*Description of the task:*
Please retype the records below exactly, from the first line through the line containing "X7620Y12700D03*", and leave out any pictures.

[Information provided — start]

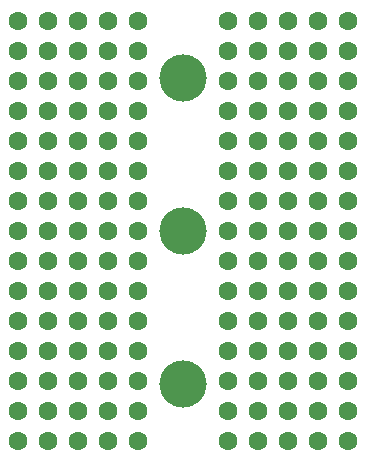
<source format=gbs>
%FSLAX33Y33*%
%MOMM*%
%ADD10C,1.6*%
%ADD11C,4.*%
D10*
%LNbottom solder mask_traces*%
%LNbottom solder mask component 0b8c0f4da174c7f8*%
G01*
X25400Y40640D03*
X25400Y38100D03*
X25400Y35560D03*
X25400Y33020D03*
X25400Y30480D03*
X25400Y27940D03*
X25400Y5080D03*
X25400Y7620D03*
X25400Y10160D03*
X25400Y12700D03*
X25400Y15240D03*
X25400Y25400D03*
X25400Y22860D03*
X25400Y20320D03*
X25400Y17780D03*
X27940Y40640D03*
X27940Y38100D03*
X27940Y35560D03*
X27940Y33020D03*
X27940Y30480D03*
X27940Y27940D03*
X27940Y5080D03*
X27940Y7620D03*
X27940Y10160D03*
X27940Y12700D03*
X27940Y15240D03*
X27940Y25400D03*
X27940Y22860D03*
X27940Y20320D03*
X27940Y17780D03*
X30480Y40640D03*
X30480Y38100D03*
X30480Y35560D03*
X30480Y33020D03*
X30480Y30480D03*
X30480Y27940D03*
X30480Y5080D03*
X30480Y7620D03*
X30480Y10160D03*
X30480Y12700D03*
X30480Y15240D03*
X30480Y25400D03*
X30480Y22860D03*
X30480Y20320D03*
X30480Y17780D03*
X33020Y40640D03*
X33020Y38100D03*
X33020Y35560D03*
X33020Y33020D03*
X33020Y30480D03*
X33020Y27940D03*
X33020Y5080D03*
X33020Y7620D03*
X33020Y10160D03*
X33020Y12700D03*
X33020Y15240D03*
X33020Y25400D03*
X33020Y22860D03*
X33020Y20320D03*
X33020Y17780D03*
X22860Y15240D03*
X22860Y12700D03*
X22860Y10160D03*
X22860Y7620D03*
X22860Y5080D03*
X22860Y40640D03*
X22860Y38100D03*
X22860Y35560D03*
X22860Y33020D03*
X22860Y30480D03*
X22860Y27940D03*
X22860Y25400D03*
X22860Y22860D03*
X22860Y20320D03*
X22860Y17780D03*
%LNbottom solder mask component 77e96ba74bdd23d2*%
D11*
X19050Y22860D03*
%LNbottom solder mask component dc3abb3eeb0ae620*%
D10*
X7620Y40640D03*
X7620Y38100D03*
X7620Y35560D03*
X7620Y33020D03*
X7620Y30480D03*
X7620Y27940D03*
X7620Y5080D03*
X7620Y7620D03*
X7620Y10160D03*
X7620Y12700D03*
X7620Y15240D03*
X7620Y25400D03*
X7620Y22860D03*
X7620Y20320D03*
X7620Y17780D03*
X10160Y40640D03*
X10160Y38100D03*
X10160Y35560D03*
X10160Y33020D03*
X10160Y30480D03*
X10160Y27940D03*
X10160Y5080D03*
X10160Y7620D03*
X10160Y10160D03*
X10160Y12700D03*
X10160Y15240D03*
X10160Y25400D03*
X10160Y22860D03*
X10160Y20320D03*
X10160Y17780D03*
X12700Y40640D03*
X12700Y38100D03*
X12700Y35560D03*
X12700Y33020D03*
X12700Y30480D03*
X12700Y27940D03*
X12700Y5080D03*
X12700Y7620D03*
X12700Y10160D03*
X12700Y12700D03*
X12700Y15240D03*
X12700Y25400D03*
X12700Y22860D03*
X12700Y20320D03*
X12700Y17780D03*
X15240Y40640D03*
X15240Y38100D03*
X15240Y35560D03*
X15240Y33020D03*
X15240Y30480D03*
X15240Y27940D03*
X15240Y5080D03*
X15240Y7620D03*
X15240Y10160D03*
X15240Y12700D03*
X15240Y15240D03*
X15240Y25400D03*
X15240Y22860D03*
X15240Y20320D03*
X15240Y17780D03*
X5080Y15240D03*
X5080Y12700D03*
X5080Y10160D03*
X5080Y7620D03*
X5080Y5080D03*
X5080Y40640D03*
X5080Y38100D03*
X5080Y35560D03*
X5080Y33020D03*
X5080Y30480D03*
X5080Y27940D03*
X5080Y25400D03*
X5080Y22860D03*
X5080Y20320D03*
X5080Y17780D03*
%LNbottom solder mask component 2edfdfe09001b211*%
D11*
X19050Y9906D03*
%LNbottom solder mask component 404ed64e51d154a6*%
X19050Y35814D03*
M02*
</source>
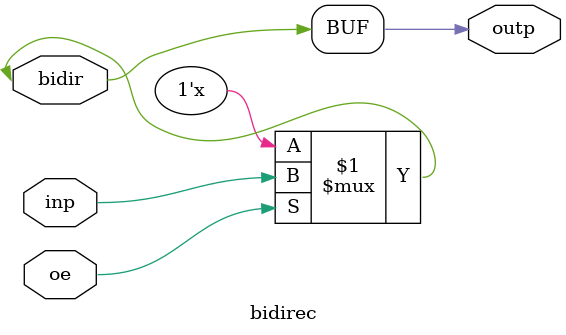
<source format=sv>


//endmodule

 module bidirec (input wire oe, input wire inp, output wire outp, inout wire bidir);

    assign bidir = oe ? inp : 1'bZ ;
    assign outp  = bidir;

 endmodule
</source>
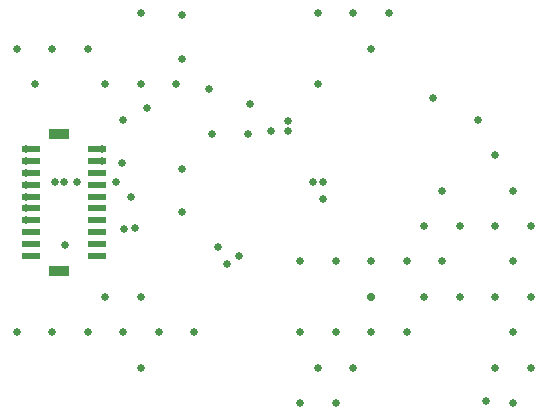
<source format=gbs>
G04*
G04 #@! TF.GenerationSoftware,Altium Limited,Altium Designer,24.4.1 (13)*
G04*
G04 Layer_Color=16711935*
%FSLAX44Y44*%
%MOMM*%
G71*
G04*
G04 #@! TF.SameCoordinates,67352877-1681-4123-B6E6-81FFD263FBCE*
G04*
G04*
G04 #@! TF.FilePolarity,Negative*
G04*
G01*
G75*
%ADD18C,0.6500*%
%ADD21R,1.8000X0.8500*%
%ADD22R,1.6000X0.6000*%
G04:AMPARAMS|DCode=24|XSize=0.65mm|YSize=0.65mm|CornerRadius=0.2mm|HoleSize=0mm|Usage=FLASHONLY|Rotation=135.000|XOffset=0mm|YOffset=0mm|HoleType=Round|Shape=RoundedRectangle|*
%AMROUNDEDRECTD24*
21,1,0.6500,0.2500,0,0,135.0*
21,1,0.2500,0.6500,0,0,135.0*
1,1,0.4000,0.0000,0.1768*
1,1,0.4000,0.1768,0.0000*
1,1,0.4000,0.0000,-0.1768*
1,1,0.4000,-0.1768,0.0000*
%
%ADD24ROUNDEDRECTD24*%
D18*
X-330000Y280000D02*
D03*
X-35002Y59998D02*
D03*
X-80002Y149998D02*
D03*
X-65002Y119998D02*
D03*
X-95002Y179998D02*
D03*
Y119998D02*
D03*
X-155002Y59998D02*
D03*
X-185002D02*
D03*
X-432000Y235000D02*
D03*
Y225000D02*
D03*
Y215000D02*
D03*
Y205000D02*
D03*
Y195000D02*
D03*
Y185000D02*
D03*
Y245000D02*
D03*
X-300000Y321500D02*
D03*
Y358500D02*
D03*
X-368000Y245000D02*
D03*
Y235000D02*
D03*
X-355750Y217250D02*
D03*
X-351000Y233500D02*
D03*
X-343617Y204617D02*
D03*
X-349617Y177500D02*
D03*
X-340000Y178000D02*
D03*
X-210250Y269250D02*
D03*
X-277250Y295750D02*
D03*
X-87879Y288132D02*
D03*
X-42750Y31750D02*
D03*
X-224750Y260750D02*
D03*
X-210250D02*
D03*
X-189250Y217250D02*
D03*
X-180750D02*
D03*
Y202750D02*
D03*
X-270000Y162000D02*
D03*
X-252000Y155000D02*
D03*
X-262500Y148000D02*
D03*
X-389000Y217000D02*
D03*
X-400000D02*
D03*
X-408000D02*
D03*
X-300000Y191500D02*
D03*
X-300250Y228250D02*
D03*
X-440002Y89998D02*
D03*
X-425002Y299998D02*
D03*
X-440002Y329998D02*
D03*
X-410002Y89998D02*
D03*
Y329998D02*
D03*
X-380002Y89998D02*
D03*
X-365002Y119998D02*
D03*
X-244000Y258000D02*
D03*
X-243000Y283000D02*
D03*
X-399000Y164000D02*
D03*
X-365002Y299998D02*
D03*
X-380002Y329998D02*
D03*
X-335002Y59998D02*
D03*
X-350002Y89998D02*
D03*
X-335002Y119998D02*
D03*
X-350002Y269998D02*
D03*
X-335002Y299998D02*
D03*
Y359998D02*
D03*
X-320002Y89998D02*
D03*
X-305002Y299998D02*
D03*
X-290002Y89998D02*
D03*
X-200002Y29998D02*
D03*
Y89998D02*
D03*
Y149998D02*
D03*
X-185002Y299998D02*
D03*
Y359998D02*
D03*
X-170002Y29998D02*
D03*
Y89998D02*
D03*
Y149998D02*
D03*
X-155002Y359998D02*
D03*
X-140002Y89998D02*
D03*
Y149998D02*
D03*
Y329998D02*
D03*
X-125002Y359998D02*
D03*
X-110002Y89998D02*
D03*
Y149998D02*
D03*
X-65002Y179998D02*
D03*
X-80002Y209998D02*
D03*
X-35002Y119998D02*
D03*
Y179998D02*
D03*
Y239998D02*
D03*
X-50002Y269998D02*
D03*
X-20002Y29998D02*
D03*
X-5002Y59998D02*
D03*
X-20002Y89998D02*
D03*
X-5002Y119998D02*
D03*
X-20002Y149998D02*
D03*
X-5002Y179998D02*
D03*
X-20002Y209998D02*
D03*
X-275000Y258000D02*
D03*
D21*
X-404000Y141750D02*
D03*
Y258250D02*
D03*
D22*
X-428000Y155000D02*
D03*
Y165000D02*
D03*
Y175000D02*
D03*
Y185000D02*
D03*
Y195000D02*
D03*
Y205000D02*
D03*
Y215000D02*
D03*
Y225000D02*
D03*
Y235000D02*
D03*
Y245000D02*
D03*
X-372000Y155000D02*
D03*
Y165000D02*
D03*
Y175000D02*
D03*
Y185000D02*
D03*
Y195000D02*
D03*
Y205000D02*
D03*
Y215000D02*
D03*
Y225000D02*
D03*
Y235000D02*
D03*
Y245000D02*
D03*
D24*
X-140000Y120000D02*
D03*
M02*

</source>
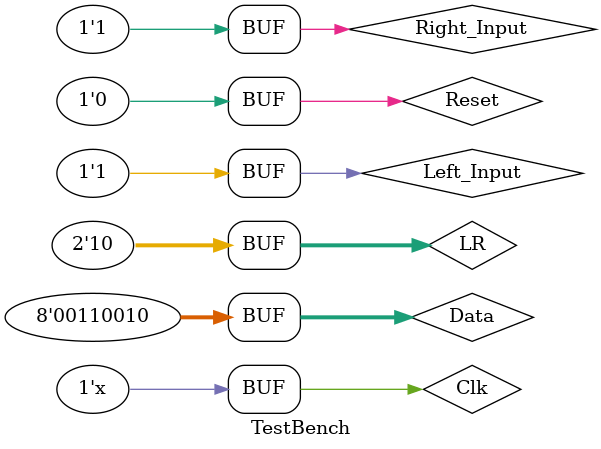
<source format=v>
`timescale 1ns / 1ps

module TestBench;

	reg [7:0] Data;
	reg [1:0] LR;
	reg Left_Input;
	reg Right_Input;
	reg Reset;
	reg Clk;

	wire [7:0] Result;

	Shift uut (
		.Data(Data), 
		.LR(LR), 
		.Left_Input(Left_Input), 
		.Right_Input(Right_Input), 
		.Reset(Reset), 
		.Result(Result), 
		.Clk(Clk)
	);

	initial begin
		Data = 8'b00110010;
		LR = 0;
		Left_Input = 1;
		Right_Input = 1;
		Reset = 0;
		Clk = 0;

		#20;
		Reset=1;
		#10;
		LR=0;
		
      #10;
		LR=1;
		
      #10;
		LR=2;
    		
      #10;
		LR=1;
		
      #10;
		LR=1;
		
	   #10;
		LR=3;
		
	   #10;
		LR=2;
		
      #20;
		Reset=0;

	end
      always #5 Clk=~Clk;
endmodule


</source>
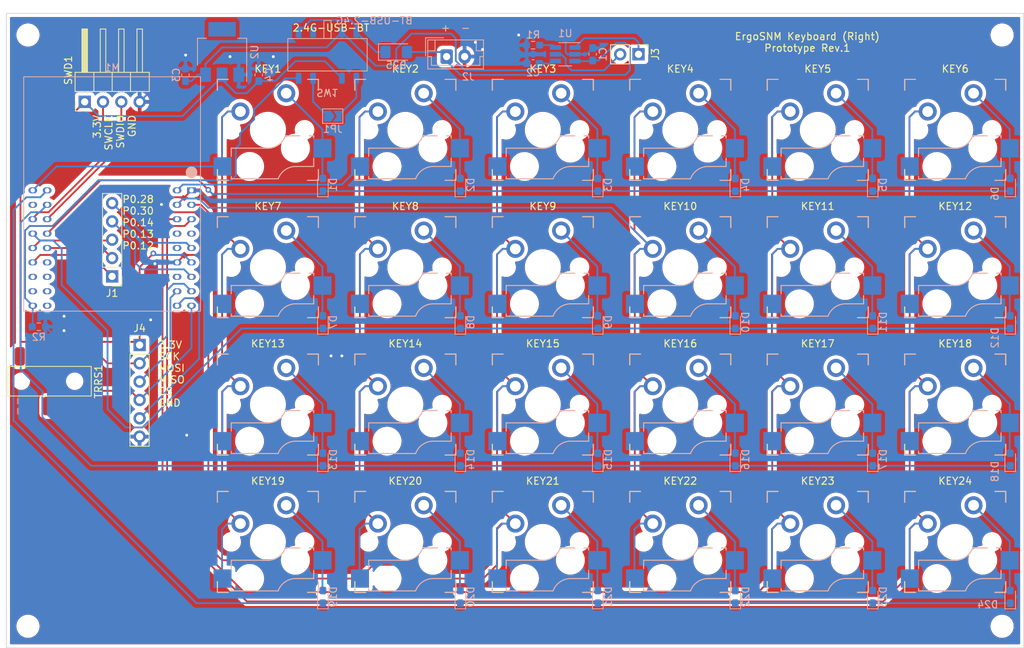
<source format=kicad_pcb>
(kicad_pcb (version 20211014) (generator pcbnew)

  (general
    (thickness 1.6)
  )

  (paper "A4")
  (layers
    (0 "F.Cu" signal)
    (31 "B.Cu" signal)
    (32 "B.Adhes" user "B.Adhesive")
    (33 "F.Adhes" user "F.Adhesive")
    (34 "B.Paste" user)
    (35 "F.Paste" user)
    (36 "B.SilkS" user "B.Silkscreen")
    (37 "F.SilkS" user "F.Silkscreen")
    (38 "B.Mask" user)
    (39 "F.Mask" user)
    (40 "Dwgs.User" user "User.Drawings")
    (41 "Cmts.User" user "User.Comments")
    (42 "Eco1.User" user "User.Eco1")
    (43 "Eco2.User" user "User.Eco2")
    (44 "Edge.Cuts" user)
    (45 "Margin" user)
    (46 "B.CrtYd" user "B.Courtyard")
    (47 "F.CrtYd" user "F.Courtyard")
    (48 "B.Fab" user)
    (49 "F.Fab" user)
    (50 "User.1" user)
    (51 "User.2" user)
    (52 "User.3" user)
    (53 "User.4" user)
    (54 "User.5" user)
    (55 "User.6" user)
    (56 "User.7" user)
    (57 "User.8" user)
    (58 "User.9" user)
  )

  (setup
    (pad_to_mask_clearance 0)
    (pcbplotparams
      (layerselection 0x00010fc_ffffffff)
      (disableapertmacros false)
      (usegerberextensions false)
      (usegerberattributes true)
      (usegerberadvancedattributes true)
      (creategerberjobfile true)
      (svguseinch false)
      (svgprecision 6)
      (excludeedgelayer true)
      (plotframeref false)
      (viasonmask false)
      (mode 1)
      (useauxorigin false)
      (hpglpennumber 1)
      (hpglpenspeed 20)
      (hpglpendiameter 15.000000)
      (dxfpolygonmode true)
      (dxfimperialunits true)
      (dxfusepcbnewfont true)
      (psnegative false)
      (psa4output false)
      (plotreference true)
      (plotvalue true)
      (plotinvisibletext false)
      (sketchpadsonfab false)
      (subtractmaskfromsilk false)
      (outputformat 1)
      (mirror false)
      (drillshape 1)
      (scaleselection 1)
      (outputdirectory "")
    )
  )

  (net 0 "")
  (net 1 "/Vcc_BATT")
  (net 2 "GND")
  (net 3 "/Row_0")
  (net 4 "Net-(D1-Pad2)")
  (net 5 "/Row_1")
  (net 6 "Net-(D2-Pad2)")
  (net 7 "/Row_2")
  (net 8 "Net-(D3-Pad2)")
  (net 9 "/Row_3")
  (net 10 "Net-(D4-Pad2)")
  (net 11 "Net-(D5-Pad2)")
  (net 12 "Net-(D6-Pad2)")
  (net 13 "Net-(D7-Pad2)")
  (net 14 "Net-(D8-Pad2)")
  (net 15 "Net-(D9-Pad2)")
  (net 16 "Net-(D10-Pad2)")
  (net 17 "Net-(D11-Pad2)")
  (net 18 "Net-(D12-Pad2)")
  (net 19 "Net-(D13-Pad2)")
  (net 20 "Net-(D14-Pad2)")
  (net 21 "Net-(D15-Pad2)")
  (net 22 "Net-(D16-Pad2)")
  (net 23 "Net-(D17-Pad2)")
  (net 24 "Net-(D18-Pad2)")
  (net 25 "Net-(D19-Pad2)")
  (net 26 "Net-(D20-Pad2)")
  (net 27 "Net-(D22-Pad2)")
  (net 28 "Net-(D23-Pad2)")
  (net 29 "Net-(D24-Pad2)")
  (net 30 "Net-(J1-Pad1)")
  (net 31 "Net-(J1-Pad2)")
  (net 32 "Net-(J1-Pad3)")
  (net 33 "Net-(J1-Pad4)")
  (net 34 "Net-(J1-Pad5)")
  (net 35 "+3V3")
  (net 36 "/SCK_nRF5")
  (net 37 "/MOSI_nRF5")
  (net 38 "/MISO_nRF5")
  (net 39 "/CS_nRF5")
  (net 40 "Net-(JP1-Pad1)")
  (net 41 "/Vcc_Bluefruit")
  (net 42 "/Col_0")
  (net 43 "/Col_1")
  (net 44 "/Col_2")
  (net 45 "/Col_3")
  (net 46 "/Col_4")
  (net 47 "/Col_5")
  (net 48 "/2.4GHz_Enable")
  (net 49 "Net-(R1-Pad1)")
  (net 50 "unconnected-(TRRS1-Pad4)")
  (net 51 "unconnected-(TRRS1-Pad5)")
  (net 52 "unconnected-(TRRS1-Pad6)")
  (net 53 "unconnected-(TRRS1-Pad7)")
  (net 54 "Net-(D21-Pad2)")
  (net 55 "Net-(D25-Pad1)")
  (net 56 "Net-(J3-Pad1)")
  (net 57 "Net-(J3-Pad2)")
  (net 58 "unconnected-(M1-Pad0)")
  (net 59 "unconnected-(M1-Pad5)")
  (net 60 "unconnected-(M1-Pad7)")
  (net 61 "unconnected-(M1-Pad8)")
  (net 62 "unconnected-(M1-Pad9)")
  (net 63 "unconnected-(M1-Pad10)")
  (net 64 "unconnected-(M1-Pad11)")
  (net 65 "unconnected-(M1-Pad19)")
  (net 66 "unconnected-(M1-Pad26)")
  (net 67 "unconnected-(M1-Pad27)")
  (net 68 "Net-(M1-Pad31)")
  (net 69 "Net-(M1-Pad32)")
  (net 70 "unconnected-(SW1-Pad2)")
  (net 71 "/Vin")

  (footprint "MountingHole:MountingHole_2.2mm_M2_DIN965" (layer "F.Cu") (at 62 44))

  (footprint "key-switches:MX_Switch_Gateron_socket_A" (layer "F.Cu") (at 133.35 57.15))

  (footprint "key-switches:MX_Switch_Gateron_socket_A" (layer "F.Cu") (at 152.4 57.15))

  (footprint "MountingHole:MountingHole_2.2mm_M2_DIN965" (layer "F.Cu") (at 62 126))

  (footprint "key-switches:MX_Switch_Gateron_socket_A" (layer "F.Cu") (at 171.45 114.3))

  (footprint "key-switches:MX_Switch_Gateron_socket_A" (layer "F.Cu") (at 114.3 76.2))

  (footprint "key-switches:MX_Switch_Gateron_socket_A" (layer "F.Cu") (at 95.25 95.25))

  (footprint "MountingHole:MountingHole_2.2mm_M2_DIN965" (layer "F.Cu") (at 197 44))

  (footprint "key-switches:MX_Switch_Gateron_socket_A" (layer "F.Cu") (at 95.25 114.3))

  (footprint "key-switches:MX_Switch_Gateron_socket_A" (layer "F.Cu") (at 171.45 95.25))

  (footprint "MountingHole:MountingHole_2.2mm_M2_DIN965" (layer "F.Cu") (at 197 126))

  (footprint "Connector_PinHeader_2.54mm:PinHeader_1x06_P2.54mm_Vertical" (layer "F.Cu") (at 77.47 86.995))

  (footprint "key-switches:MX_Switch_Gateron_socket_A" (layer "F.Cu") (at 114.3 114.3))

  (footprint "key-switches:MX_Switch_Gateron_socket_A" (layer "F.Cu") (at 95.25 76.2))

  (footprint "key-switches:MX_Switch_Gateron_socket_A" (layer "F.Cu") (at 152.4 76.2))

  (footprint "Connector_PinHeader_2.54mm:PinHeader_1x05_P2.54mm_Vertical" (layer "F.Cu") (at 73.66 77.47 180))

  (footprint "key-switches:MX_Switch_Gateron_socket_A" (layer "F.Cu") (at 152.4 114.3))

  (footprint "key-switches:MX_Switch_Gateron_socket_A" (layer "F.Cu") (at 190.5 76.2))

  (footprint "key-switches:MX_Switch_Gateron_socket_A" (layer "F.Cu") (at 133.35 114.3))

  (footprint "Connector_PinHeader_2.54mm:PinHeader_1x02_P2.54mm_Vertical" (layer "F.Cu") (at 146.61 46.67 -90))

  (footprint "key-switches:MX_Switch_Gateron_socket_A" (layer "F.Cu") (at 171.45 76.2))

  (footprint "key-switches:MX_Switch_Gateron_socket_A" (layer "F.Cu") (at 190.5 95.25))

  (footprint "Connector_PinHeader_2.54mm:PinHeader_1x04_P2.54mm_Horizontal" (layer "F.Cu") (at 69.86 53.27 90))

  (footprint "key-switches:MX_Switch_Gateron_socket_A" (layer "F.Cu") (at 95.25 57.15))

  (footprint "key-switches:MX_Switch_Gateron_socket_A" (layer "F.Cu") (at 152.4 95.25))

  (footprint "key-switches:MX_Switch_Gateron_socket_A" (layer "F.Cu") (at 190.5 114.3))

  (footprint "key-switches:MX_Switch_Gateron_socket_A" (layer "F.Cu") (at 114.3 57.15))

  (footprint "key-switches:MX_Switch_Gateron_socket_A" (layer "F.Cu") (at 171.45 57.15))

  (footprint "key-switches:MX_Switch_Gateron_socket_A" (layer "F.Cu") (at 133.35 95.25))

  (footprint "key-switches:MX_Switch_Gateron_socket_A" (layer "F.Cu")
    (tedit 621B2CA7) (tstamp df1425f0-10ad-46d0-8c4c-6b22a56f2dff)
    (at 133.35 76.2)
    (descr "Cherry MX style mechanical keyboard switch with Gateron hot swap socket")
    (property "Sheetfile" "ErgoSNM_Keyboard_Right_Prototype_1.kicad_sch")
    (property "Sheetname" "")
    (path "/9fdbccc2-2f8e-4736-8eda-6be5762e5cd4")
    (fp_text reference "KEY9" (at 0 -8.45 unlocked) (layer "F.SilkS")
      (effects (font (size 1 1) (thickness 0.15)))
      (tstamp 911fd688-d5dc-4a75-a9a7-9f61bb31b1a9)
    )
    (fp
... [1839608 chars truncated]
</source>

[Information provided — finish]

*Exercise solution:*
<source format=gbs>
%FSLAX33Y33*%
%MOMM*%
%ADD10C,1.6*%
%ADD11C,4.*%
D10*
%LNbottom solder mask_traces*%
%LNbottom solder mask component 0b8c0f4da174c7f8*%
G01*
X25400Y40640D03*
X25400Y38100D03*
X25400Y35560D03*
X25400Y33020D03*
X25400Y30480D03*
X25400Y27940D03*
X25400Y5080D03*
X25400Y7620D03*
X25400Y10160D03*
X25400Y12700D03*
X25400Y15240D03*
X25400Y25400D03*
X25400Y22860D03*
X25400Y20320D03*
X25400Y17780D03*
X27940Y40640D03*
X27940Y38100D03*
X27940Y35560D03*
X27940Y33020D03*
X27940Y30480D03*
X27940Y27940D03*
X27940Y5080D03*
X27940Y7620D03*
X27940Y10160D03*
X27940Y12700D03*
X27940Y15240D03*
X27940Y25400D03*
X27940Y22860D03*
X27940Y20320D03*
X27940Y17780D03*
X30480Y40640D03*
X30480Y38100D03*
X30480Y35560D03*
X30480Y33020D03*
X30480Y30480D03*
X30480Y27940D03*
X30480Y5080D03*
X30480Y7620D03*
X30480Y10160D03*
X30480Y12700D03*
X30480Y15240D03*
X30480Y25400D03*
X30480Y22860D03*
X30480Y20320D03*
X30480Y17780D03*
X33020Y40640D03*
X33020Y38100D03*
X33020Y35560D03*
X33020Y33020D03*
X33020Y30480D03*
X33020Y27940D03*
X33020Y5080D03*
X33020Y7620D03*
X33020Y10160D03*
X33020Y12700D03*
X33020Y15240D03*
X33020Y25400D03*
X33020Y22860D03*
X33020Y20320D03*
X33020Y17780D03*
X22860Y15240D03*
X22860Y12700D03*
X22860Y10160D03*
X22860Y7620D03*
X22860Y5080D03*
X22860Y40640D03*
X22860Y38100D03*
X22860Y35560D03*
X22860Y33020D03*
X22860Y30480D03*
X22860Y27940D03*
X22860Y25400D03*
X22860Y22860D03*
X22860Y20320D03*
X22860Y17780D03*
%LNbottom solder mask component 77e96ba74bdd23d2*%
D11*
X19050Y22860D03*
%LNbottom solder mask component dc3abb3eeb0ae620*%
D10*
X7620Y40640D03*
X7620Y38100D03*
X7620Y35560D03*
X7620Y33020D03*
X7620Y30480D03*
X7620Y27940D03*
X7620Y5080D03*
X7620Y7620D03*
X7620Y10160D03*
X7620Y12700D03*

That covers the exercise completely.